**Отрывок:**
____

Вторая линия ущемления проходила по идеологическому фронту классики. Я имею в виду прежде всего знаменитую статью А.Марченко о картине Н.Бурляева «Лермонтов».
Критика Марченко, обстоятельная, эффектная и убедительная, наверное, была во многом справедлива. Не могу судить с уверенностью, поскольку мне так и не удалось — нигде за пятнадцать лет — увидеть фильм «Лермонтов». Он исчез с лица кинематографа как сон, как утренний туман. Марченко рассматривала картину с точки зрения исторической правды, но ее там не было. Все было «не так», и Лермонтов был «не таким». Нисколько не веруя в режиссерские способности Николая Бурляева, не могу не констатировать непригодность такого критического инструментария. Можно подумать, хоть кто-то из исторических лиц, изображенных в кинематографе за сто лет, был «таким». Да никто.
Но тогда, в 80-е, шла война горькой правды супротив сладкой лжи. Ложью, то есть идеализацией, показалась картина Бурляева. Спустя много лет мы получим «Сибирского цирюльника», выросшего из тех же корней, что и «Лермонтов». Стало быть, идеализация истории есть внутренняя потребность кинематографа, а не одна лишь пропагандистская уловка. Мне лично эта потребность не близка, и тем не менее она стоит «разборов и размышлений». Историческая правда не может быть критерием в оценке художественности, тем паче художественности авторской, беллетристической. Но — на войне как на войне.

____

**Исходные данные:**
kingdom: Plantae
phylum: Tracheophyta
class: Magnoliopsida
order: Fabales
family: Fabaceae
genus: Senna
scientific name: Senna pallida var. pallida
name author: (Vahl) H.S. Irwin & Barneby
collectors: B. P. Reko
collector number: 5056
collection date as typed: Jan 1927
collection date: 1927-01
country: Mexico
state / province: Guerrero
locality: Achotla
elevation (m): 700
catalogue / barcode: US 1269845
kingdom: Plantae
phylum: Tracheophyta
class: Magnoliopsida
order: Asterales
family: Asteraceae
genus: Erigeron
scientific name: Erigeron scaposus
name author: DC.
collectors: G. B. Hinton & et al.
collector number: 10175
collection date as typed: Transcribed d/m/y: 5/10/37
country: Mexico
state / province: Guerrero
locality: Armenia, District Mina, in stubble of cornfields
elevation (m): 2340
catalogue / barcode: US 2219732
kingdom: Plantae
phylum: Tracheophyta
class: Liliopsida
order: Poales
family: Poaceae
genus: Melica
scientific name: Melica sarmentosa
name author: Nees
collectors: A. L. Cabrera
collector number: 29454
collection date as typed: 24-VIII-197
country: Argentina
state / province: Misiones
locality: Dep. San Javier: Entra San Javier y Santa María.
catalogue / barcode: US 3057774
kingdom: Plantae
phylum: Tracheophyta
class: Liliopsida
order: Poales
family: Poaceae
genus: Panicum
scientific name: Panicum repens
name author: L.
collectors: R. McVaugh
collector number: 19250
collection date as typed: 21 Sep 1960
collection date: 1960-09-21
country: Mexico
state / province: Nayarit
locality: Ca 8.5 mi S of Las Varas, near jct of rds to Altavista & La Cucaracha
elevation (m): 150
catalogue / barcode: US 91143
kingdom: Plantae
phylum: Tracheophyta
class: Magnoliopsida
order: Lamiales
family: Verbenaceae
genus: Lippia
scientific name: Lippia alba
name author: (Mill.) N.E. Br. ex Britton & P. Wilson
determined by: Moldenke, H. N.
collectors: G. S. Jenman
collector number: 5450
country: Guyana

____

**Цель задания:**
Перепишите отрывок о фильме «Лермонтов» с «Но тогда, в» по «как на войне.» включительно, заменив «сладкой лжи» на «красивой лжи».

**Результат:**
Но тогда, в 80-е, шла война горькой правды супротив красивой лжи. Ложью, то есть идеализацией, показалась картина Бурляева. Спустя много лет мы получим «Сибирского цирюльника», выросшего из тех же корней, что и «Лермонтов». Стало быть, идеализация истории есть внутренняя потребность кинематографа, а не одна лишь пропагандистская уловка. Мне лично эта потребность не близка, и тем не менее она стоит «разборов и размышлений». Историческая правда не может быть критерием в оценке художественности, тем паче художественности авторской, беллетристической. Но — на войне как на войне.